**Problem set**
1. Answer these questions from the passage about Zero Hour:
(a) Which birthday was Oliver Queen given in the "Green Arrow" comic-book?
(b) In what year did the mini-series come out?
(c) Which issues of Showcase '94 does the introduction come from?
2. Please turn the entries from the line containing "Мы используем системы веб-аналитики (в том" down to the line containing "обработки персональных данных.", both included, into a JSON list of strings with one string per line and blank lines left out. Give only those lines.

**Text provided**
In the introduction to the graphic novel of ‘Zero Hour: Crisis In Time’, artist/writer Dan Jurgens points out the problems of discovering that while giving Oliver Queen his 45th birthday in the ‘Green Arrow’ comic-book, the effect that would have on all the other characters in the DC Universe, who must surely be of a similar age. More so, since after ‘The Crisis On Infinite Earths’ and the Justice Society Of America were now on the only Earth were still young despite the fact that they had to be in their 80s.
I would add to that this would also apply to the original Flash aka Jay Garrett’s wife, Joan, as well. As I’ve covered the problems of ageing in comic-book universes in an article and only came across this 1994 mini-series recently, I was curious to see how this problem was sorted out.
Other than the introduction from Showcase ’94 # 8-9, the rest is from the five-part mini-series itself and with extras showing interior art in the making and covers.

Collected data
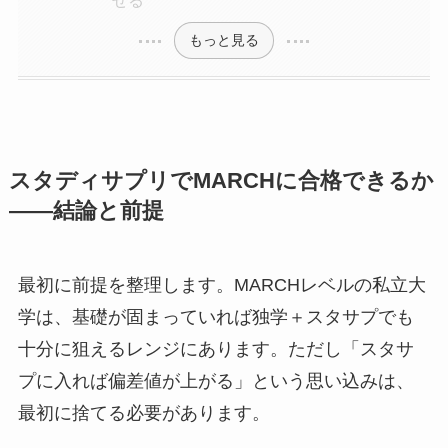
もっと見る
スタディサプリでMARCHに合格できるか
――結論と前提
最初に前提を整理します。MARCHレベルの私立大
学は、基礎が固まっていれば独学＋スタサプでも
十分に狙えるレンジにあります。ただし「スタサ
プに入れば偏差値が上がる」という思い込みは、
最初に捨てる必要があります。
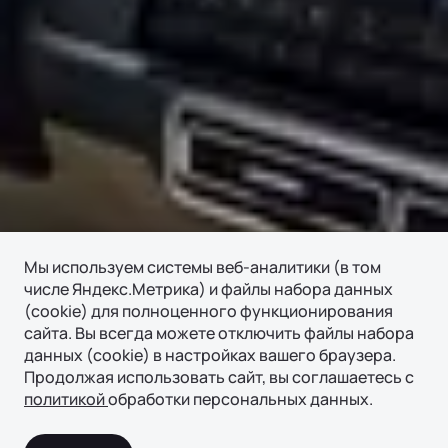
Мы используем системы веб-аналитики (в том
числе Яндекс.Метрика) и файлы набора данных
(cookie) для полноценного функционирования
сайта. Вы всегда можете отключить файлы набора
данных (cookie) в настройках вашего браузера.
Продолжая использовать сайт, вы соглашаетесь с
политикой
обработки персональных данных.
Подробнее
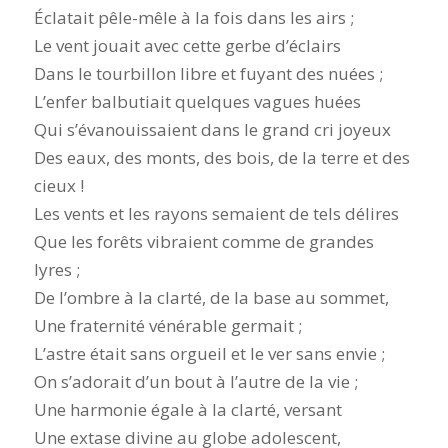
Éclatait pêle-mêle à la fois dans les airs ;
Le vent jouait avec cette gerbe d’éclairs
Dans le tourbillon libre et fuyant des nuées ;
L’enfer balbutiait quelques vagues huées
Qui s’évanouissaient dans le grand cri joyeux
Des eaux, des monts, des bois, de la terre et des
cieux !
Les vents et les rayons semaient de tels délires
Que les forêts vibraient comme de grandes
lyres ;
De l’ombre à la clarté, de la base au sommet,
Une fraternité vénérable germait ;
L’astre était sans orgueil et le ver sans envie ;
On s’adorait d’un bout à l’autre de la vie ;
Une harmonie égale à la clarté, versant
Une extase divine au globe adolescent,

**Answers to each task**
1.
(a) His 45th birthday.
(b) 1994.
(c) Issues #8-9.

2.
[
  "Мы используем системы веб-аналитики (в том",
  "числе Яндекс.Метрика) и файлы набора данных",
  "(cookie) для полноценного функционирования",
  "сайта. Вы всегда можете отключить файлы набора",
  "данных (cookie) в настройках вашего браузера.",
  "Продолжая использовать сайт, вы соглашаетесь с",
  "политикой",
  "обработки персональных данных."
]